Comparative lipidomics for development of Mycobacterium tuberculosis-based lipid biomarkers
Feven Tigistu-Sahle1, *, Tigist Getachew1, Mahlet Tegegne1, Deborah Tilahun1 and Reijo Käkelä2
1 Health Biotechnology Directorate, Ethiopian Biotechnology Institute, Addis Ababa, Ethiopia
2 Helsinki University Lipidomics Unit, Helsinki Institute for Life Science (HiLIFE), Helsinki, Finland
* To whom correspondence should be addressed. E-mail: fehabesha@hotmail.com
Background: The global tuberculosis (TB) burden needs to be better addressed by developing new diagnosis tests with improved sensitivity and specificity. Immunoassay based diagnosis of TB is believed to be an attractive method of testing due to its simplicity and specificity. Therefore, identification of Mycobacterium tuberculosis (Mtb) based biomarkers will be sought in developing these assays. However, current diagnostic tests are highly variable in specificity and sensitivity. The role of lipids in the survival, pathogenicity and drug susceptibility of Mtb has been broadly investigated. Nevertheless, to have better understanding of Mtb virulence and to discover chemical markers of its pathogenicity we need a systems level analysis of Mtb lipidome.

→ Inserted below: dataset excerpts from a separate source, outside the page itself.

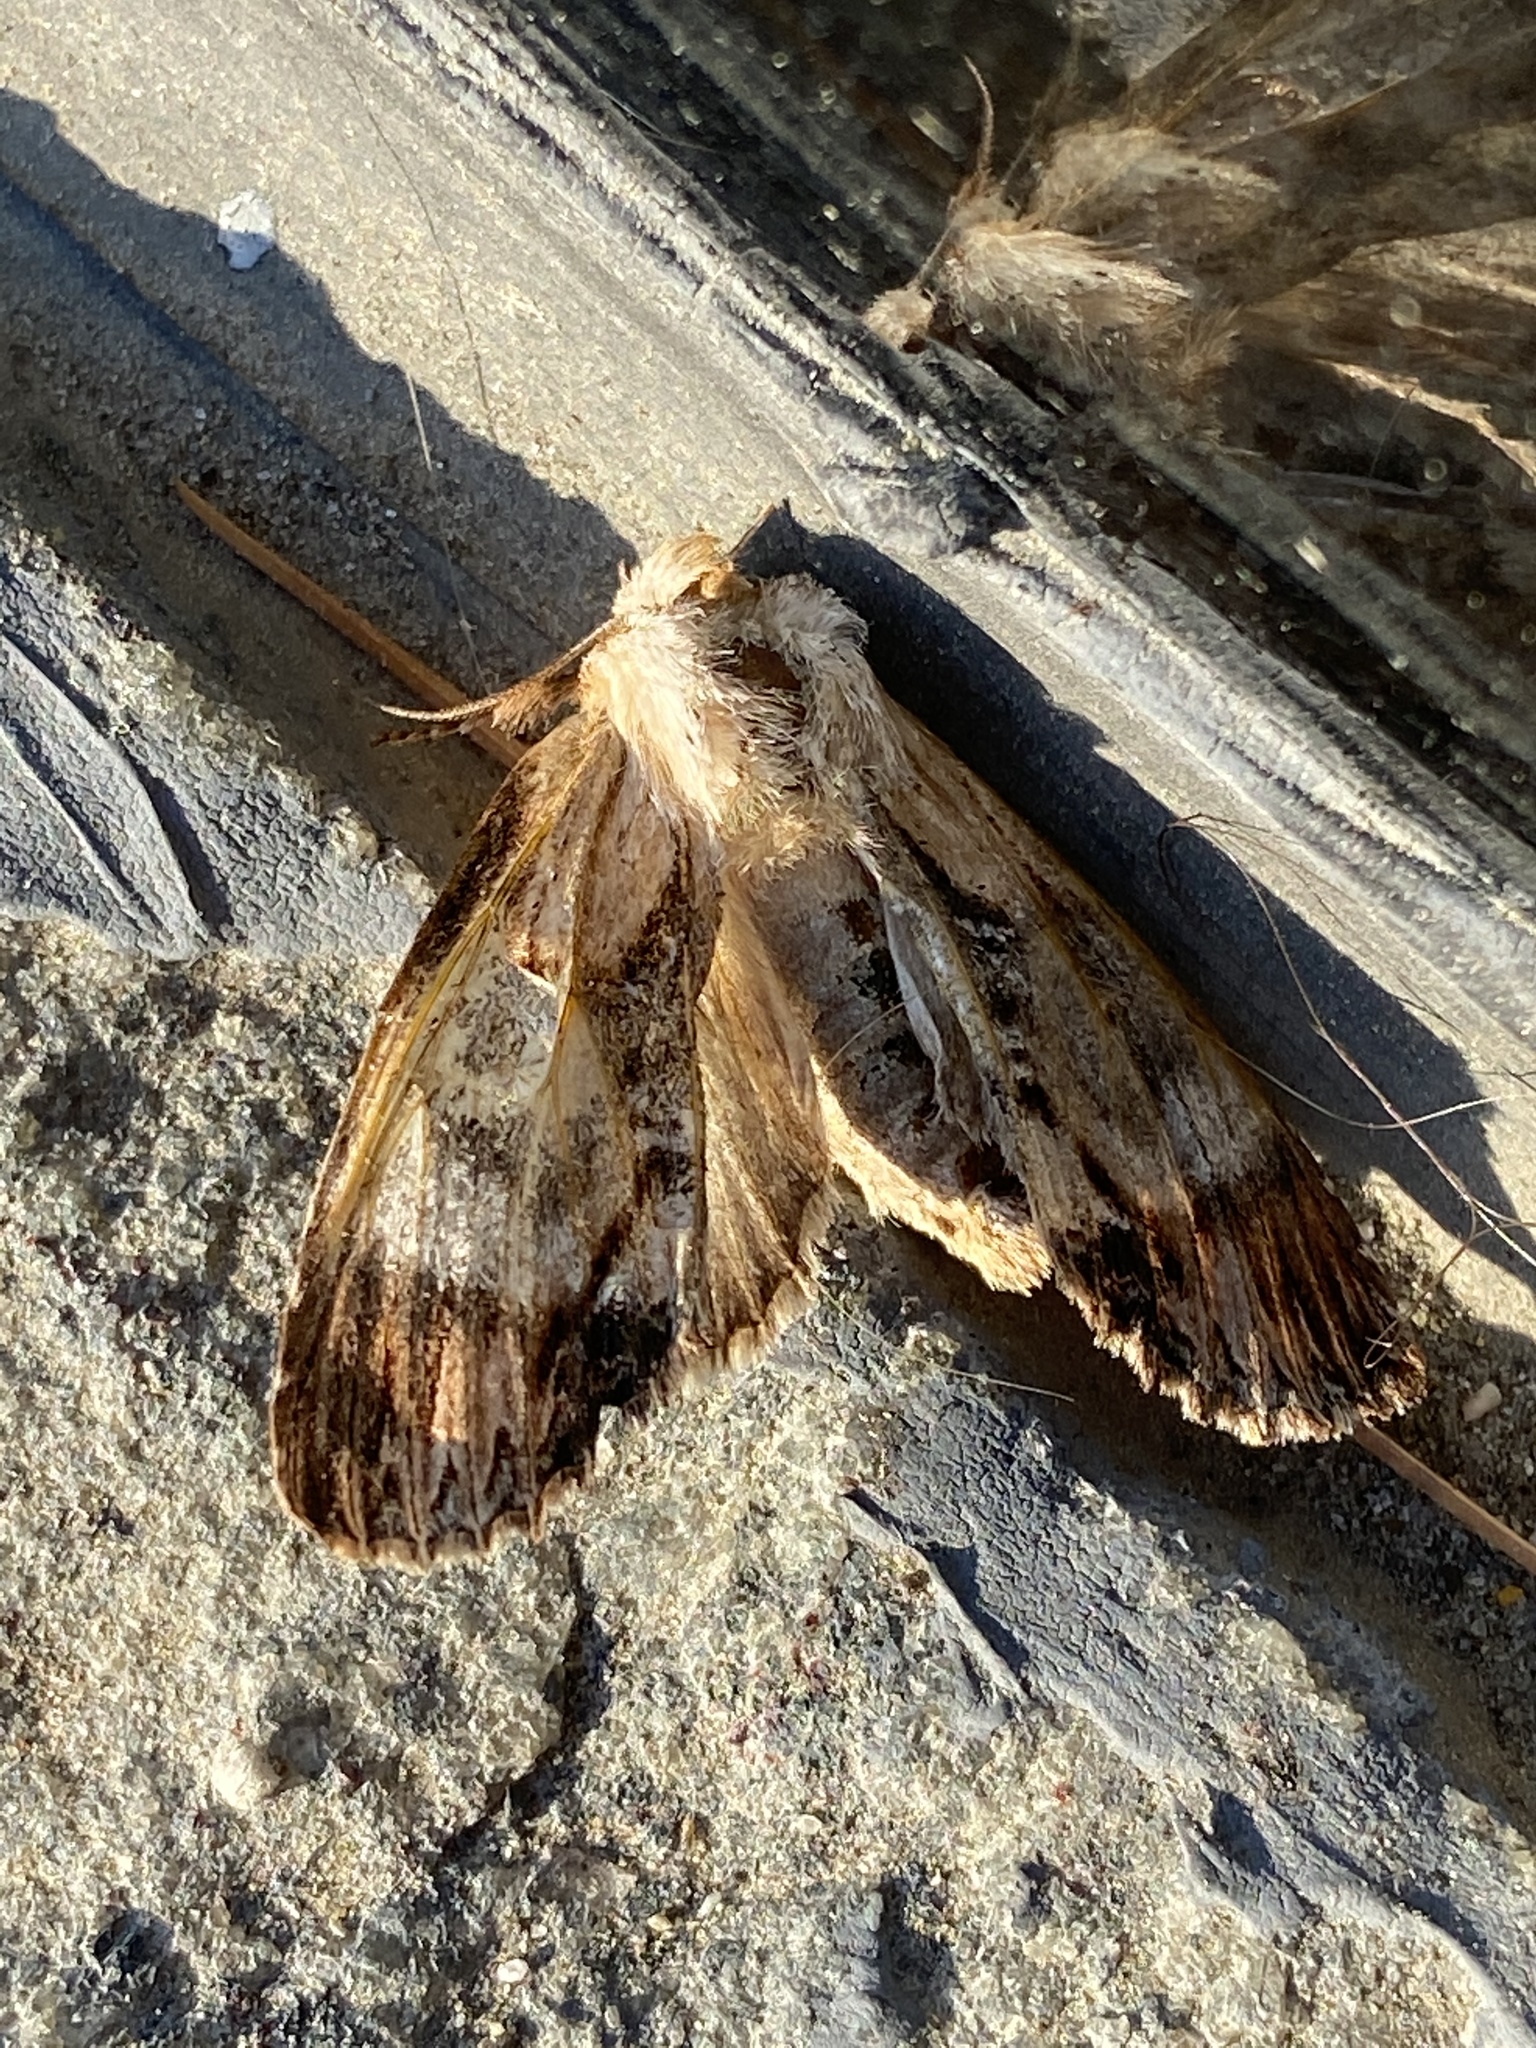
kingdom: Animalia
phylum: Arthropoda
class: Insecta
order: Lepidoptera
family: Notodontidae
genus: Dasylophia
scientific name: Dasylophia thyatiroides
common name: Gray-patched prominent
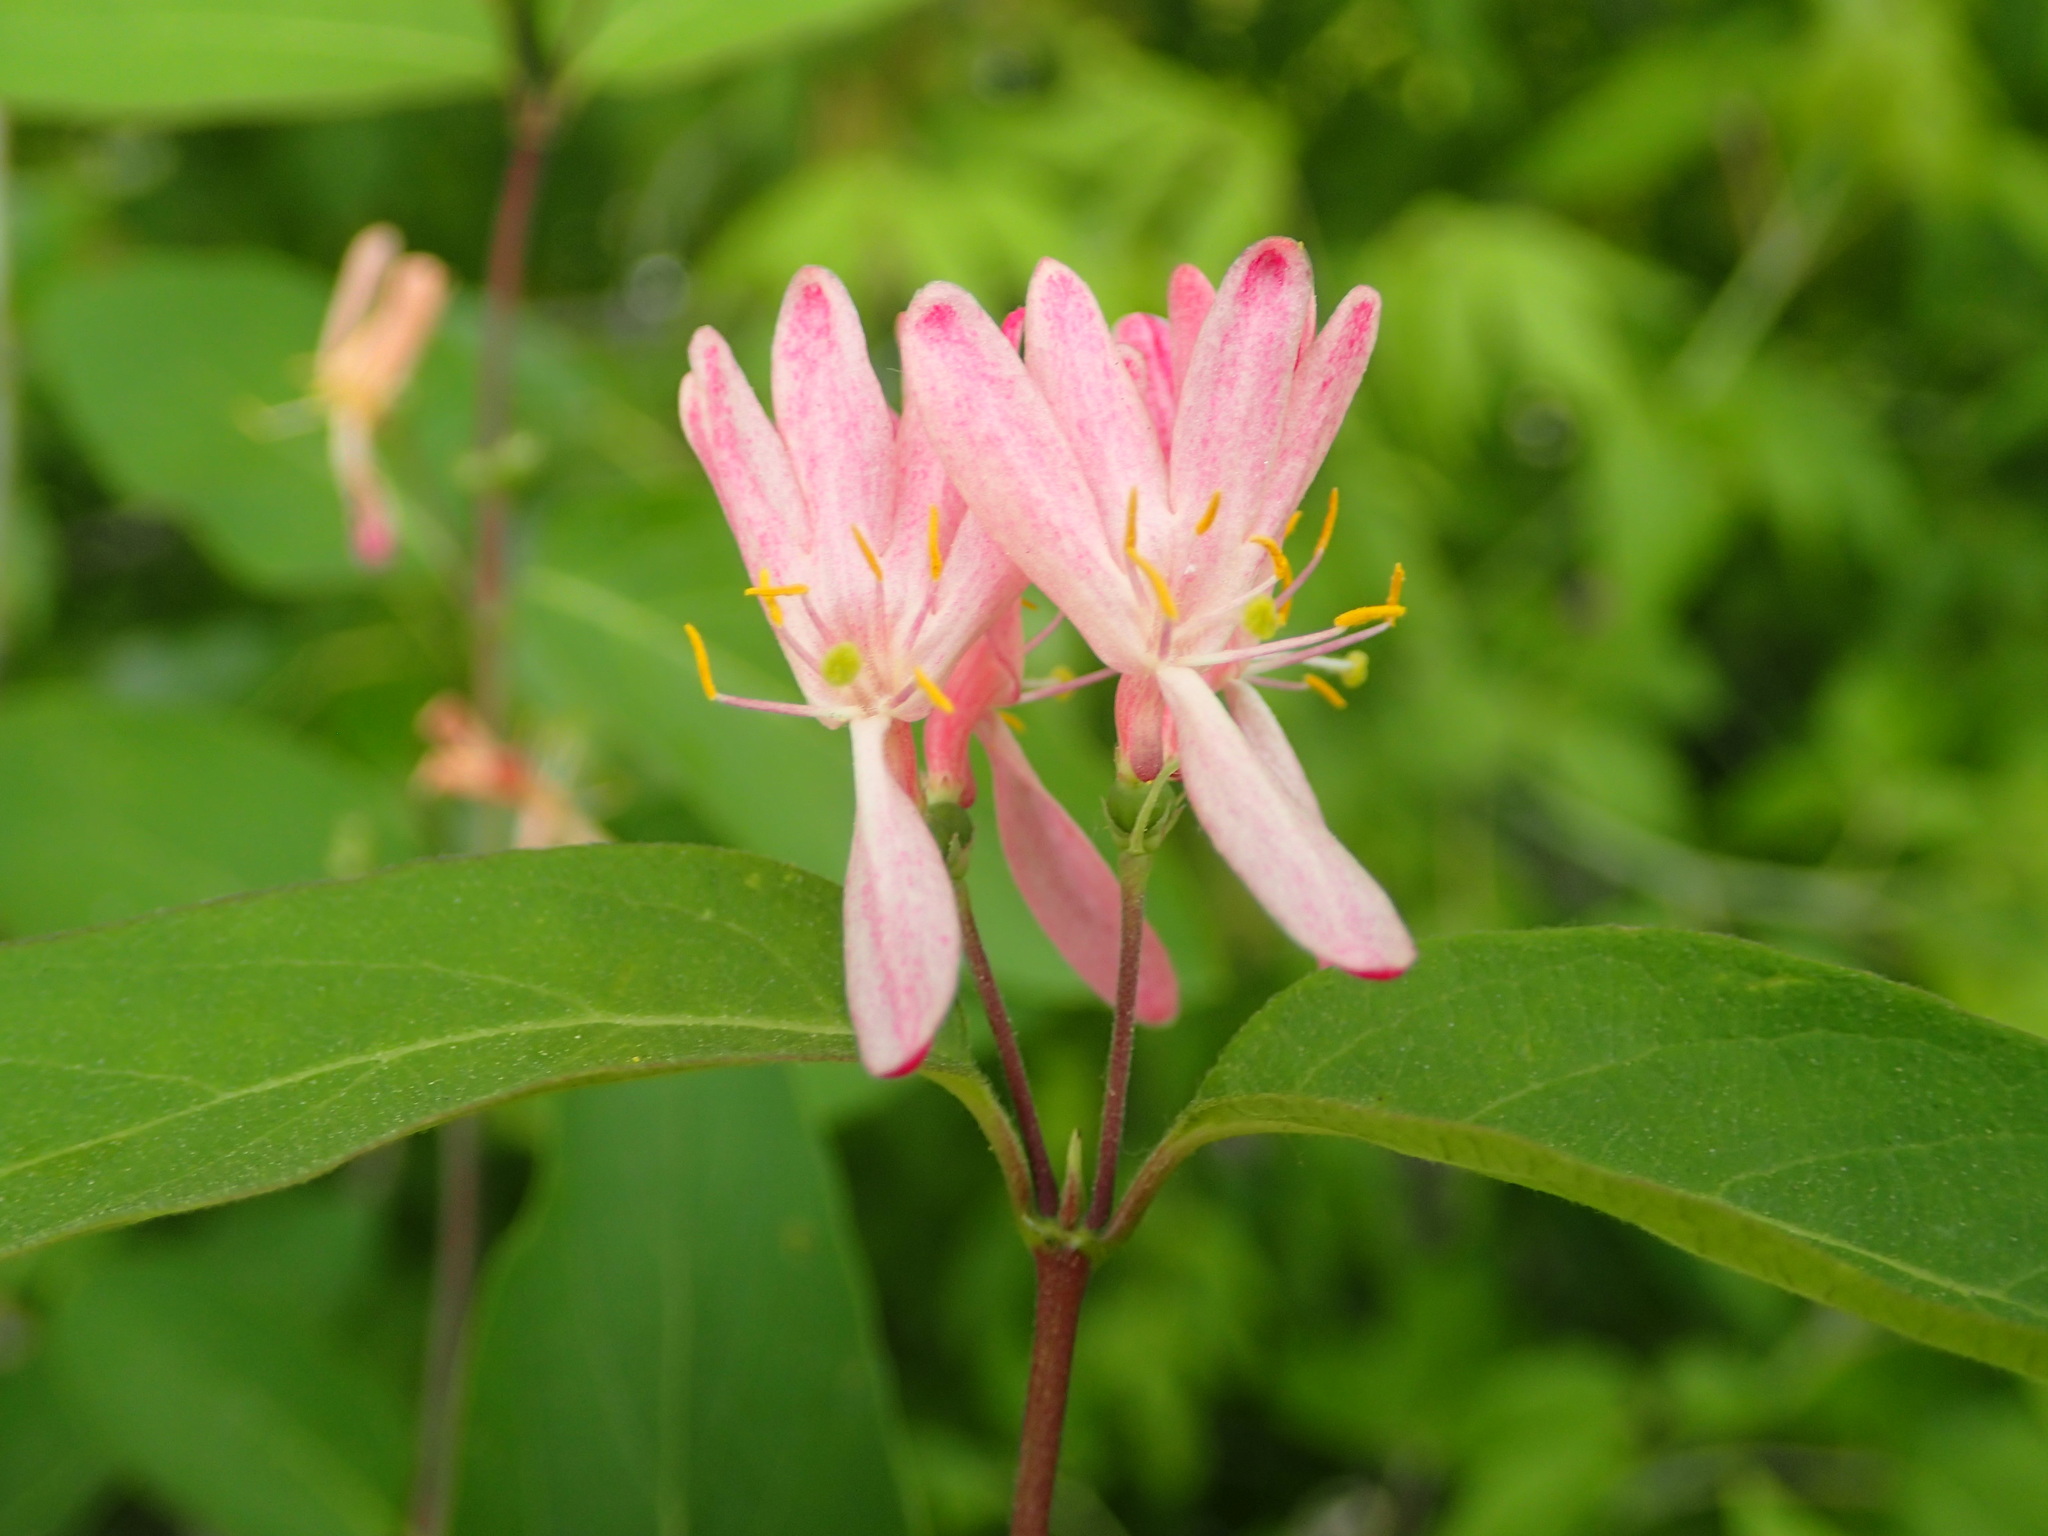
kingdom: Plantae
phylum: Tracheophyta
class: Magnoliopsida
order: Dipsacales
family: Caprifoliaceae
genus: Lonicera
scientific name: Lonicera tatarica
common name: Tatarian honeysuckle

Method: Mtb will be isolated from the sputum of two experimental groups; individuals of latent vs active TB infection. Whole organism lipid content of Mtb will be extracted according to established standard protocols. High performance liquid chromatography coupled mass spectrometer (HPLC-MS/MS) will be used to analyze the lipid extracts. Established Lipidome database for Mtb will be used to compare the lipid contents of experimental groups.
Expected outcome: This project aims to establish the lipid content of Mtb during different phases of infection. In doing so we hope to identify potential Mtb-based lipid biomarkers which correlate with TB disease progression. These types of biomarkers will be crucial to provide correlates of risk of TB and determine response to therapy. Lastly, the findings of this project aim to assist in the development of enhanced diagnostic tools with improved sensitivity and specificity.